In this chapter, we begin with defining executive power and distinguishing between the political and administrative wings of executive government. We continue with a consideration of the functions that the executive government serves. The chapter then delves deeper into the heart of Australia’s executive government, examining the key features of the roles of the prime minister and the Cabinet, and the relationship between them. We end by considering the tensions between executive power and accountability.
In a democracy the people are said to lead. And yet within Australia’s liberal democracy, the people elect individuals to represent them. This sets up a unique role for political leadership.

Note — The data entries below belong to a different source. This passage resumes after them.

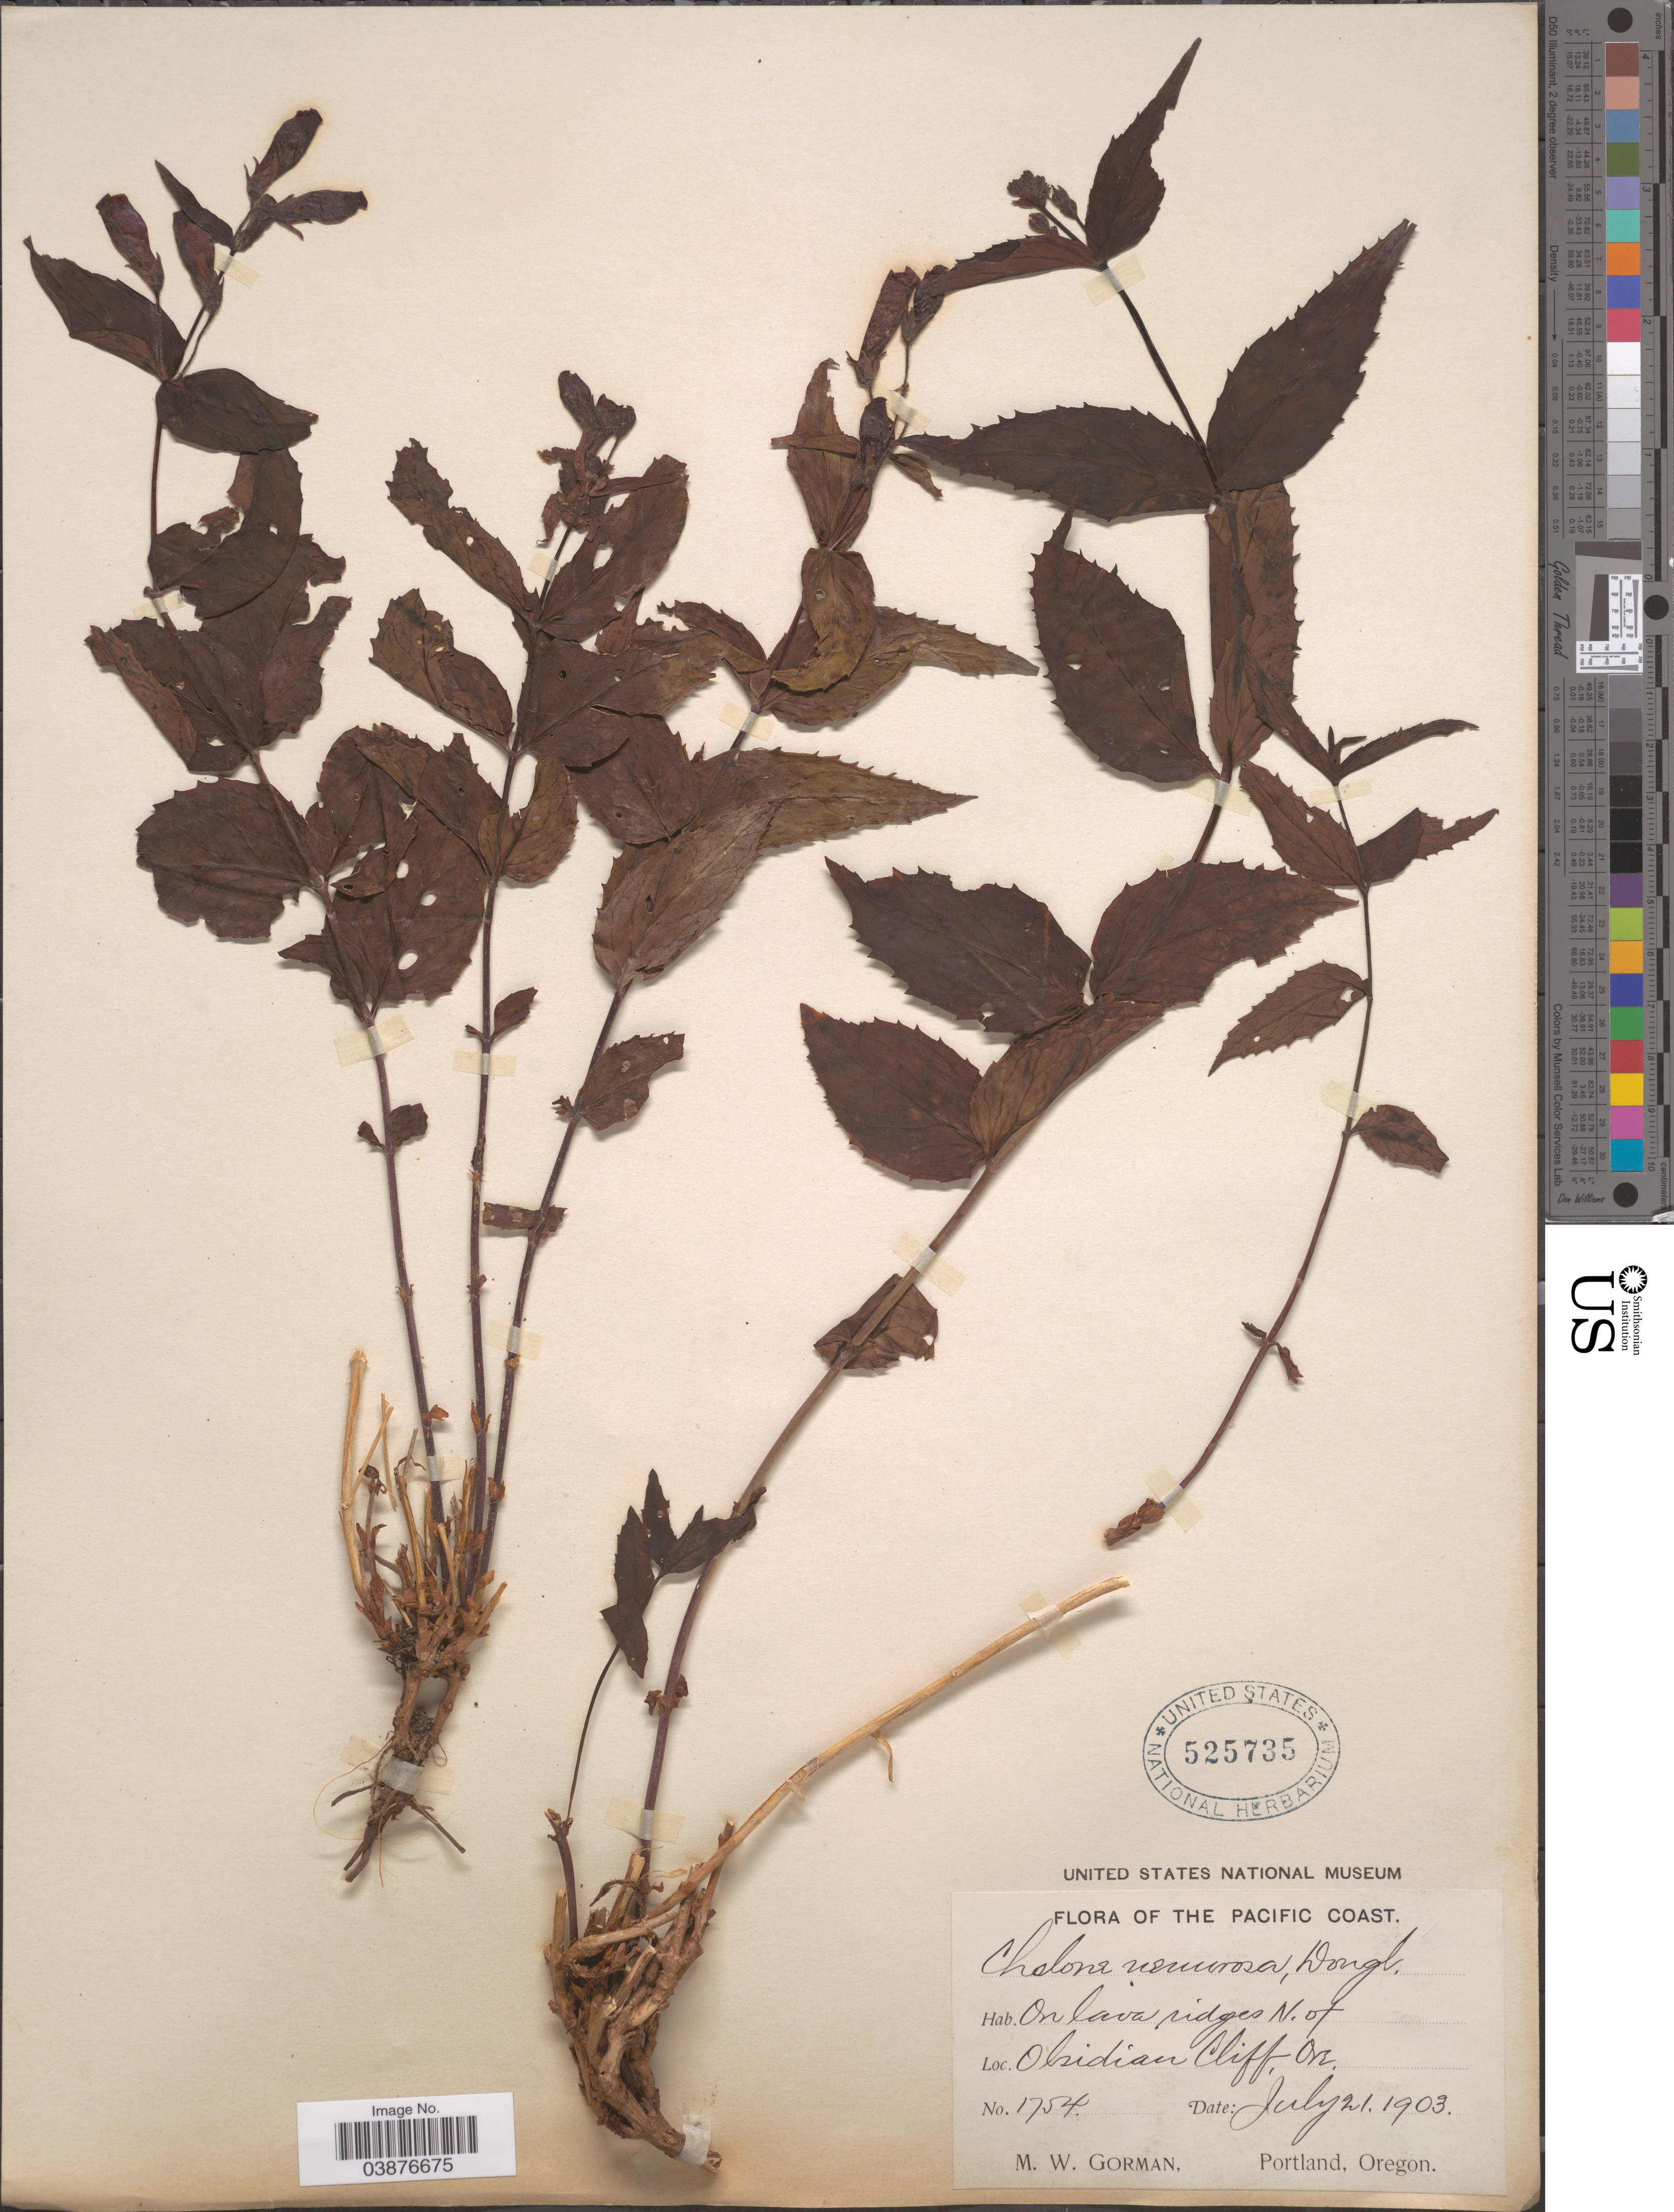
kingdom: Plantae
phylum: Tracheophyta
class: Magnoliopsida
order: Lamiales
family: Plantaginaceae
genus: Penstemon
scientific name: Penstemon nemorosus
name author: (Douglas ex Lindl.) Trautv.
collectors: M. W. Gorman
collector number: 1754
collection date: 1903-07-21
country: United States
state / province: Oregon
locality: The Pacific Coast. On lava ridges N. of Obsidian Cliff.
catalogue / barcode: US 525735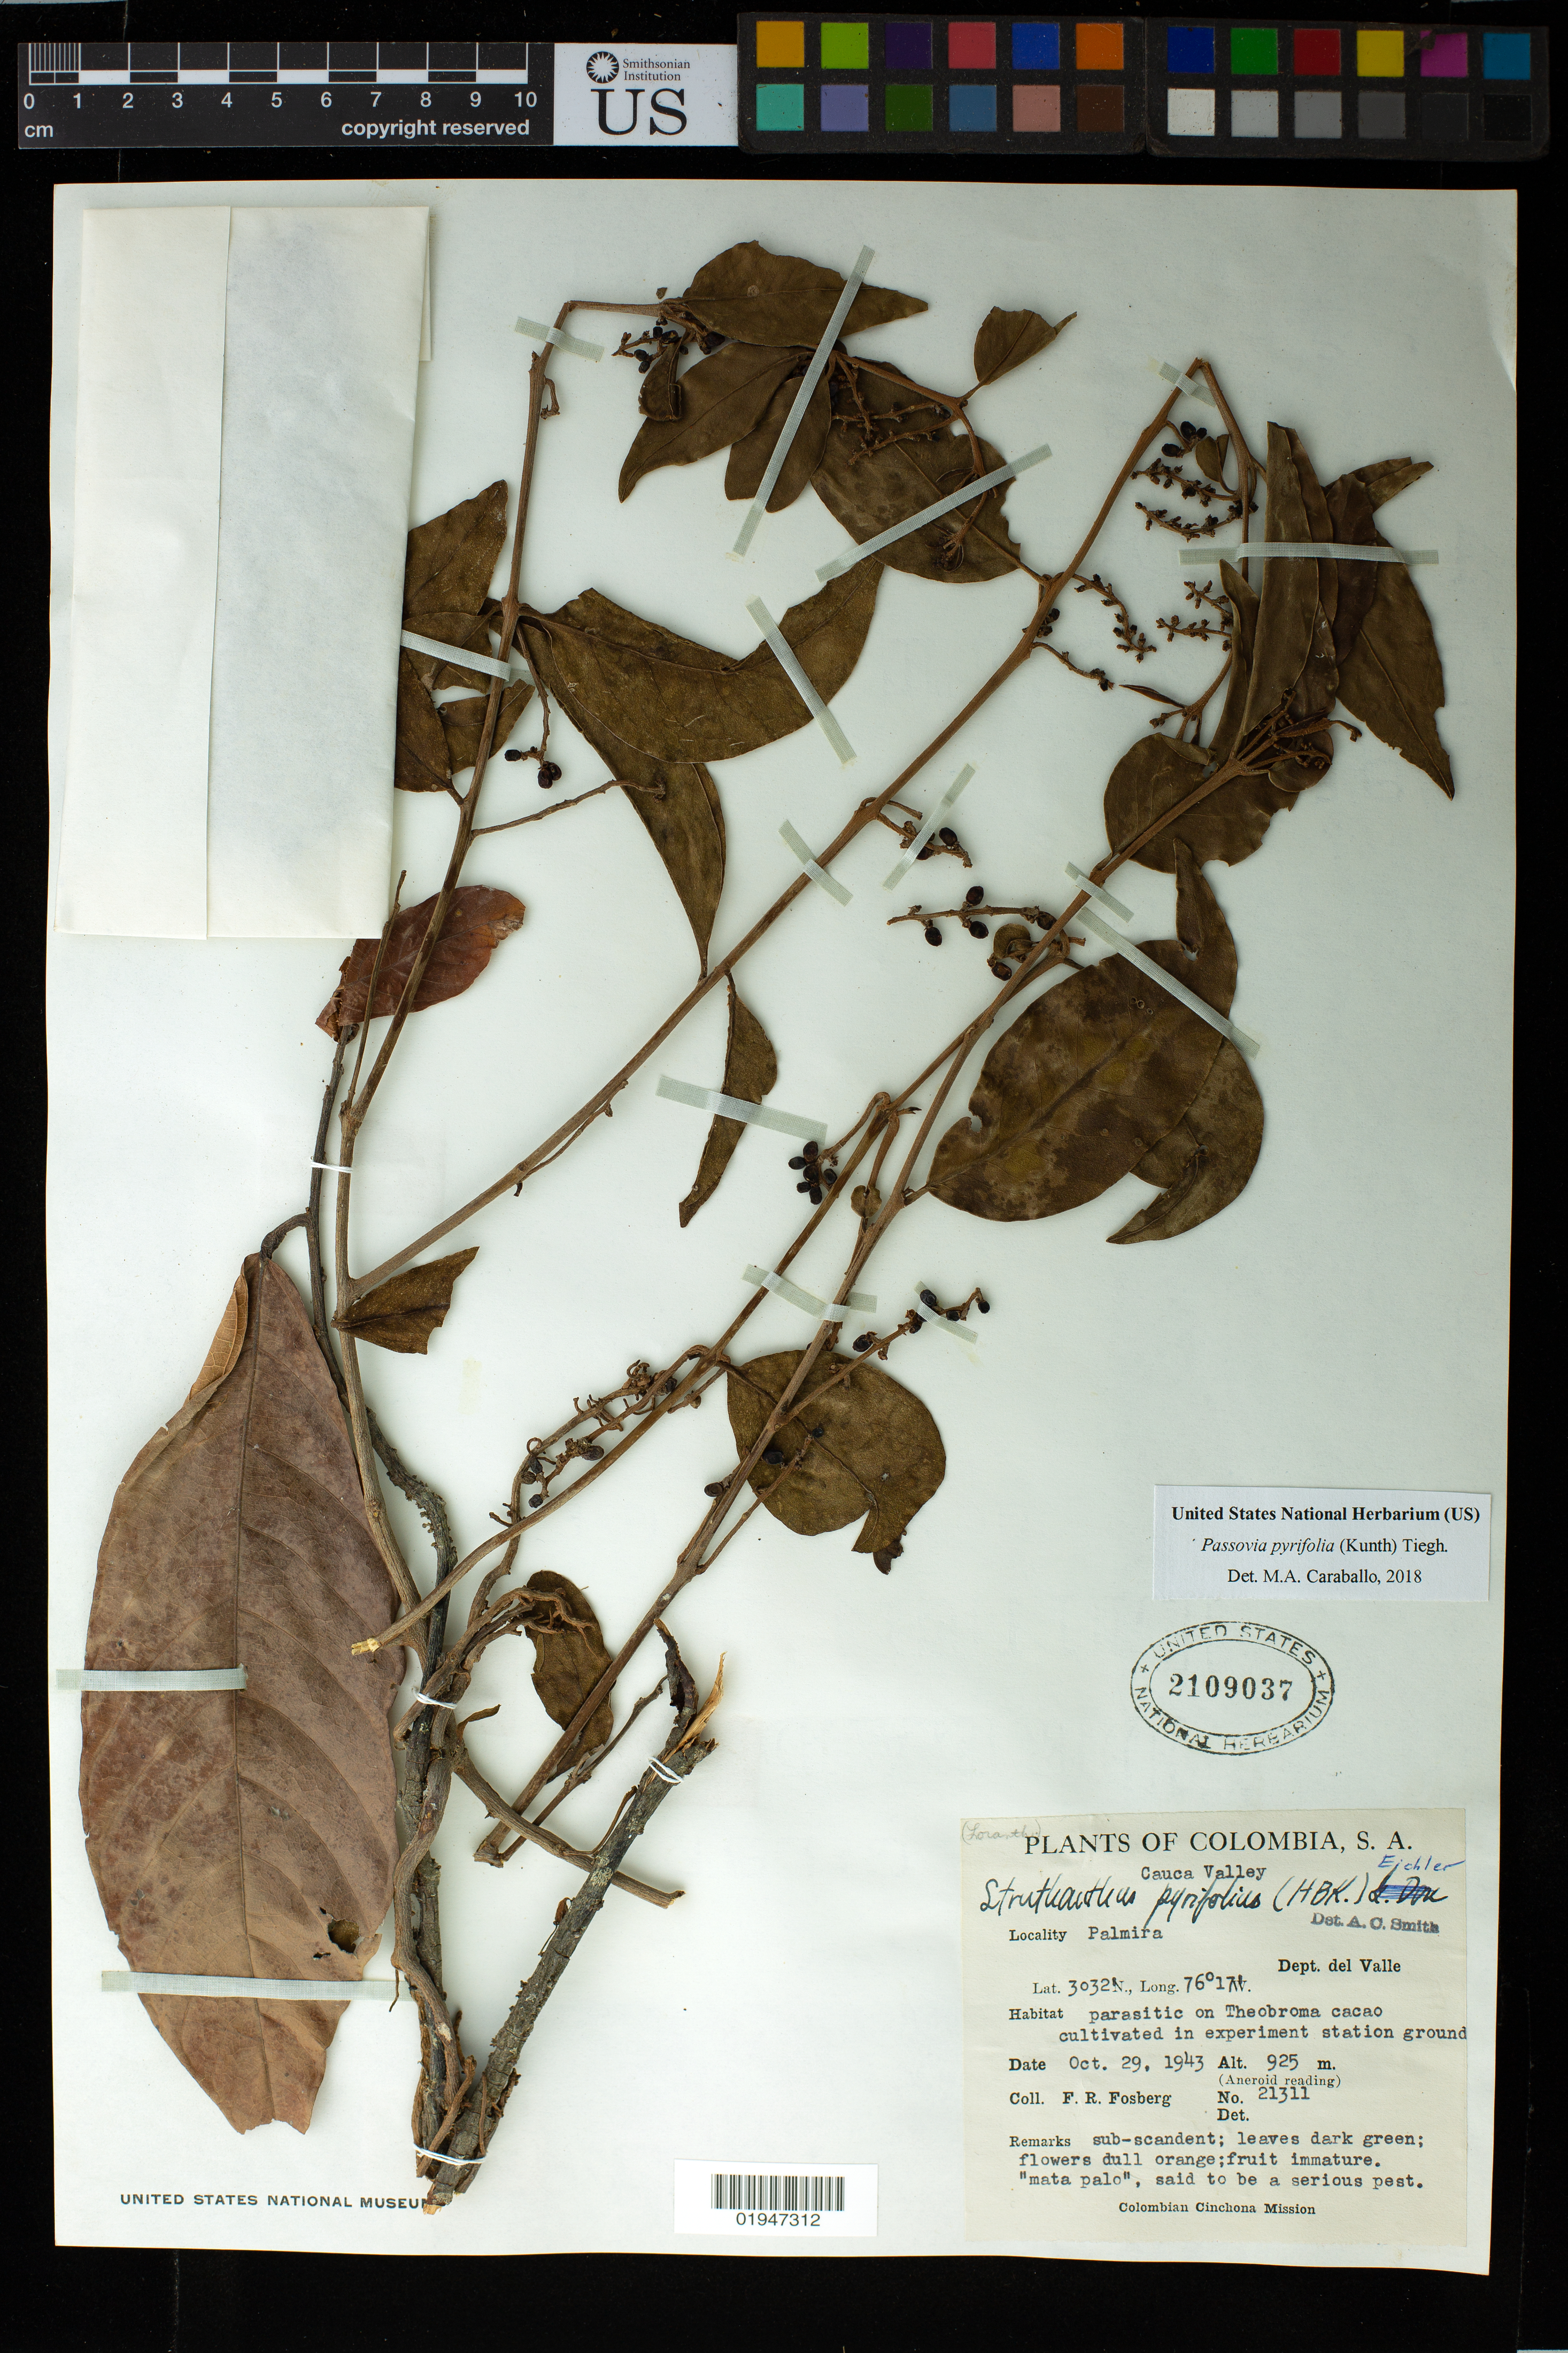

Debates about leadership churn are especially relevant in Australia given the number of political leaders that were replaced in the decade following the 2007 federal election.
Understanding the friction between leadership and liberal democracy provides us with a deeper grasp of our institutional setup. In considering political leadership in Australia, this chapter begins by considering the tension that exists between leaders in liberal democracies and the democratic institutions they work within. It then outlines some of the theories about leaders and leadership. It goes on to investigate and discuss Australian political leadership by considering the different types of political leadership in Australia. Following this, debates about recent leadership failure and supposed ‘poor leaders’ in Australia will take place. This chapter also deals with questions related to structure and agency as well as the political leadership gender gap in Australia.
According to liberal democratic theory, a free press is necessary for a well-functioning democracy. In its ‘ideal’ form, the news media play an essential role in informing the public sphere.
This chapter provides an overview of the challenges and opportunities for media institutions and political journalism in the digital age. It provides a better understanding of the Australian media’s contribution to the public sphere and its role to critically inform Australians about politics and policy. We do this, firstly, by examining the media sphere, including its production, content, and audience within various ‘models’ of media. We then look at a range of theories of media that accounts for its affect, use, and reception. We consider whether having fewer media proprietors affects diversity of voices or the quality of journalistic practice. Finally, we turn to the ‘new media’ political landscape by exploring not only how networks and social media platforms have affected the public sphere but also how media technologies have led to increased form of surveillance of the public.